──────── Data
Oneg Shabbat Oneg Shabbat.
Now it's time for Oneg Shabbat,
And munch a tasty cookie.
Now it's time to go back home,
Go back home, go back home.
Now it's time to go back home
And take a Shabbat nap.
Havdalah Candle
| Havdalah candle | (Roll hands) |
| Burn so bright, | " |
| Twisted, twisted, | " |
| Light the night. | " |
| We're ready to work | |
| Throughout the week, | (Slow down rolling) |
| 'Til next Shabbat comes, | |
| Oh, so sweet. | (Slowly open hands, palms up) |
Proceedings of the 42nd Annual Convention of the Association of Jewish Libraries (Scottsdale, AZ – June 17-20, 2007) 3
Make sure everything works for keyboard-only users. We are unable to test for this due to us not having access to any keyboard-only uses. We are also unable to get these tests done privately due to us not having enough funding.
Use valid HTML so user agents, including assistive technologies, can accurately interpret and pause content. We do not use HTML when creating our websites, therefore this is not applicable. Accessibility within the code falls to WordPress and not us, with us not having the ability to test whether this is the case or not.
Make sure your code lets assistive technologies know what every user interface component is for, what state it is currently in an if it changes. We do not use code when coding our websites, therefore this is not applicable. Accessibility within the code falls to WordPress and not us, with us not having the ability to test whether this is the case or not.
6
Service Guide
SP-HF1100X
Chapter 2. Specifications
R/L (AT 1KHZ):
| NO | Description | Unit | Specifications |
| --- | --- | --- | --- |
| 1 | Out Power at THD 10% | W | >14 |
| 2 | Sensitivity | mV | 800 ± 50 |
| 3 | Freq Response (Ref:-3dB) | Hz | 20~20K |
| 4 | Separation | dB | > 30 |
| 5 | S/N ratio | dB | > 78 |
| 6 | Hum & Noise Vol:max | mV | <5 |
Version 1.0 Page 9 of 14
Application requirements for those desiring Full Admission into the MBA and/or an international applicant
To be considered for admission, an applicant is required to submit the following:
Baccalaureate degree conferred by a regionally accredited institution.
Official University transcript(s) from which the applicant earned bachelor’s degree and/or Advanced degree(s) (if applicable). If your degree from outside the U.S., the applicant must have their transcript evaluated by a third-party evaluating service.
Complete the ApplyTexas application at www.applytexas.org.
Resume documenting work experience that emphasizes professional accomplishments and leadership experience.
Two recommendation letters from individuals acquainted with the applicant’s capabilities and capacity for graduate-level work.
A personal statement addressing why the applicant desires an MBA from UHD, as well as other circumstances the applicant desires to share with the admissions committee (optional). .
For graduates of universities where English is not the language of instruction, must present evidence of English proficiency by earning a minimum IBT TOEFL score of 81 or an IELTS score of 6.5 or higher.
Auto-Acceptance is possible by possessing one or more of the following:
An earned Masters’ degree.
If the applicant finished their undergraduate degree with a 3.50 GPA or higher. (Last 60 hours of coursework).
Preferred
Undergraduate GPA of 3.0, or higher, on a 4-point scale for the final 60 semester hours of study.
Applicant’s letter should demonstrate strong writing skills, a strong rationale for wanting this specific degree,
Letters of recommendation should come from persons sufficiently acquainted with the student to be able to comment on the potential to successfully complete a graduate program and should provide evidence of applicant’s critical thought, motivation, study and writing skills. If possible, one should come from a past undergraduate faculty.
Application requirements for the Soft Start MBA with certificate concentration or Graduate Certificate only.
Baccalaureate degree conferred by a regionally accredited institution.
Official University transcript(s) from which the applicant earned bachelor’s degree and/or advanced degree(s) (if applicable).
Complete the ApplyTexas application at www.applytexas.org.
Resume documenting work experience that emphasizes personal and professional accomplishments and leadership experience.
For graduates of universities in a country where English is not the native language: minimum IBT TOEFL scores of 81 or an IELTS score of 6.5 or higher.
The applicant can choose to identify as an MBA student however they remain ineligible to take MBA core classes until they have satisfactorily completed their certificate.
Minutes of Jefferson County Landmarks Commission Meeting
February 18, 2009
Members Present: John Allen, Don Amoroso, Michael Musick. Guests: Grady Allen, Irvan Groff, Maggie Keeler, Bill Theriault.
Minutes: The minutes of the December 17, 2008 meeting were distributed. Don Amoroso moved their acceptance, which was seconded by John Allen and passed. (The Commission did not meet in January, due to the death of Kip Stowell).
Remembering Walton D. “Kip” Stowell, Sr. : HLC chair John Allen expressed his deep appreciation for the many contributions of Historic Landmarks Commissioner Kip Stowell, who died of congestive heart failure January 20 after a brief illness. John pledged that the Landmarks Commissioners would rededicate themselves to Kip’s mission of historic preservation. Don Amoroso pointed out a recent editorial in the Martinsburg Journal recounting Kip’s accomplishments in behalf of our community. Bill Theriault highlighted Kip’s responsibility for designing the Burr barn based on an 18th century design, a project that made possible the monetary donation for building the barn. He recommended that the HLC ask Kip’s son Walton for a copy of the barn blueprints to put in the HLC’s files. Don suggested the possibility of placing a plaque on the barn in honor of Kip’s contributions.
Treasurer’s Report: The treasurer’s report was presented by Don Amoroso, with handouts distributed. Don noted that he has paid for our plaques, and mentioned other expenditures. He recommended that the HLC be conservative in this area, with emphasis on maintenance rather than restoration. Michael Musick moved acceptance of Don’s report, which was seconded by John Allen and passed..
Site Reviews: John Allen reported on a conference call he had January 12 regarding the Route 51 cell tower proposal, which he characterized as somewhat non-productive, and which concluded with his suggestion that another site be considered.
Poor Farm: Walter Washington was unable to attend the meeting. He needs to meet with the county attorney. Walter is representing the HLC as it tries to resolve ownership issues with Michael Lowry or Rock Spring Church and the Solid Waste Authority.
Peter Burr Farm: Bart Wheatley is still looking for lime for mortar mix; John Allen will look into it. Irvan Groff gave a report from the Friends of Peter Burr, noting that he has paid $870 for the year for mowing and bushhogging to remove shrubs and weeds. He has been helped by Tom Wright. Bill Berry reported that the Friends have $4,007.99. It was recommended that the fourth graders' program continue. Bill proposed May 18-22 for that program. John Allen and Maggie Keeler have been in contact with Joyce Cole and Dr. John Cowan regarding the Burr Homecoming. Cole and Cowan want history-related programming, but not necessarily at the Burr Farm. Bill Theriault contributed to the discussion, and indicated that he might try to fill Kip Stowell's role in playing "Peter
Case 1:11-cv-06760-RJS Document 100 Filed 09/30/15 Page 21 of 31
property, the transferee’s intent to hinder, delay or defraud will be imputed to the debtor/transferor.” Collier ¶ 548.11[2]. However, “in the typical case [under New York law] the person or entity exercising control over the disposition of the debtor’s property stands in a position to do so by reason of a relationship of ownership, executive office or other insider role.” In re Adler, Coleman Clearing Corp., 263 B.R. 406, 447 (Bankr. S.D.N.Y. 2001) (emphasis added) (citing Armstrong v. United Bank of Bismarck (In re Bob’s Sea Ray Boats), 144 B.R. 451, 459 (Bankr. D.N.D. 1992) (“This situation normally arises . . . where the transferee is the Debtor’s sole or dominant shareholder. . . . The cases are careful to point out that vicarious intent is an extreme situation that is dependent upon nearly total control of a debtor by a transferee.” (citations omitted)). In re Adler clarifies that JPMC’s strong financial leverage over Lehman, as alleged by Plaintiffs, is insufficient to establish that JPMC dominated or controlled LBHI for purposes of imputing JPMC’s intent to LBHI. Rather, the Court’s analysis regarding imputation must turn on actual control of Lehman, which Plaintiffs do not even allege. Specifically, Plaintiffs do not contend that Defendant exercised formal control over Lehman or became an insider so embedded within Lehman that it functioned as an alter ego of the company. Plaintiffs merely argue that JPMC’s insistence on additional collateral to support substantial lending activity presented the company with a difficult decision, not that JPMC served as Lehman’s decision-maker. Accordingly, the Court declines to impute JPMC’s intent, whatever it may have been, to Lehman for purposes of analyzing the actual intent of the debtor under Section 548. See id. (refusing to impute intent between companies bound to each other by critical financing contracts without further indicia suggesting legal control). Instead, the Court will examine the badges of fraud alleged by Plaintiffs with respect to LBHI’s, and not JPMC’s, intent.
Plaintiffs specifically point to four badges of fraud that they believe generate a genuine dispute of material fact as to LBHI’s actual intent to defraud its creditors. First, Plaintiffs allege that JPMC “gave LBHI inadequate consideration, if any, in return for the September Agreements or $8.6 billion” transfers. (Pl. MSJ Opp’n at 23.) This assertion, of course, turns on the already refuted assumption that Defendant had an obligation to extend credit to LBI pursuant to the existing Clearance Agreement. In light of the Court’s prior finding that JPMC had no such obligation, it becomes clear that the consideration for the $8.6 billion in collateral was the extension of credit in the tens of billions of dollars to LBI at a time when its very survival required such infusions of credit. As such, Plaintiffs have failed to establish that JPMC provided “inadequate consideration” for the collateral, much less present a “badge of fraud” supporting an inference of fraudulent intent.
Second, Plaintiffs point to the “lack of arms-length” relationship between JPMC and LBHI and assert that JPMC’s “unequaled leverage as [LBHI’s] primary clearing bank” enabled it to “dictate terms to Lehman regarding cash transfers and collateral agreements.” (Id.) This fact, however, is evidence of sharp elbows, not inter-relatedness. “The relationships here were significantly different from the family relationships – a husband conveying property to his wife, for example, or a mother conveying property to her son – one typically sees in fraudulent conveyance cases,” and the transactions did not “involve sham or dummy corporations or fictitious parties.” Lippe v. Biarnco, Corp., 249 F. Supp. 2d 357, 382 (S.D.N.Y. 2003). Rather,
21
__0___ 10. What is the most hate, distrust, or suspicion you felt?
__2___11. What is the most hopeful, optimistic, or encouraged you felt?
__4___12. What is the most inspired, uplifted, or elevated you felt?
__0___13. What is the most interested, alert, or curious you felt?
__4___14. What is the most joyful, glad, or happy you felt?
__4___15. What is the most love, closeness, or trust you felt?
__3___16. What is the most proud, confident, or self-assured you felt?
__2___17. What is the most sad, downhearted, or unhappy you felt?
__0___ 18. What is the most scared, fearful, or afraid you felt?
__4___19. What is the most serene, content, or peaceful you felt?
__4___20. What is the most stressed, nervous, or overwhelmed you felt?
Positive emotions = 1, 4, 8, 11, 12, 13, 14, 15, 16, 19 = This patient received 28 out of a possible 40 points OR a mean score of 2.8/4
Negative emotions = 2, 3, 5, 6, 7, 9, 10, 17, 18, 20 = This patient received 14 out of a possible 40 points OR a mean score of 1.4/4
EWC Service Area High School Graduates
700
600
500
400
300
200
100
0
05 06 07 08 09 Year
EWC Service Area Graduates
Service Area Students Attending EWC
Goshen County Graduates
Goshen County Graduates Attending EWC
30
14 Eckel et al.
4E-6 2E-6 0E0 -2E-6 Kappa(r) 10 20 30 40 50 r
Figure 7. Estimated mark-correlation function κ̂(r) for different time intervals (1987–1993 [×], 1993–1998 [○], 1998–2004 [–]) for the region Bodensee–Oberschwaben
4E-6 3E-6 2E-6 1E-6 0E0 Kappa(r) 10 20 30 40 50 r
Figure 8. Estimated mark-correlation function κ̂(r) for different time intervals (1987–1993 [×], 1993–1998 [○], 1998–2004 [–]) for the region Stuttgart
────────────────
◆ Work order
Starting from the line that contains "Figure 7. Estimated", reproduce each line of the data exactly through the last one.

◆ Exercise answer
Figure 7. Estimated mark-correlation function κ̂(r) for different time intervals (1987–1993 [×], 1993–1998 [○], 1998–2004 [–]) for the region Bodensee–Oberschwaben
4E-6 3E-6 2E-6 1E-6 0E0 Kappa(r) 10 20 30 40 50 r
Figure 8. Estimated mark-correlation function κ̂(r) for different time intervals (1987–1993 [×], 1993–1998 [○], 1998–2004 [–]) for the region Stuttgart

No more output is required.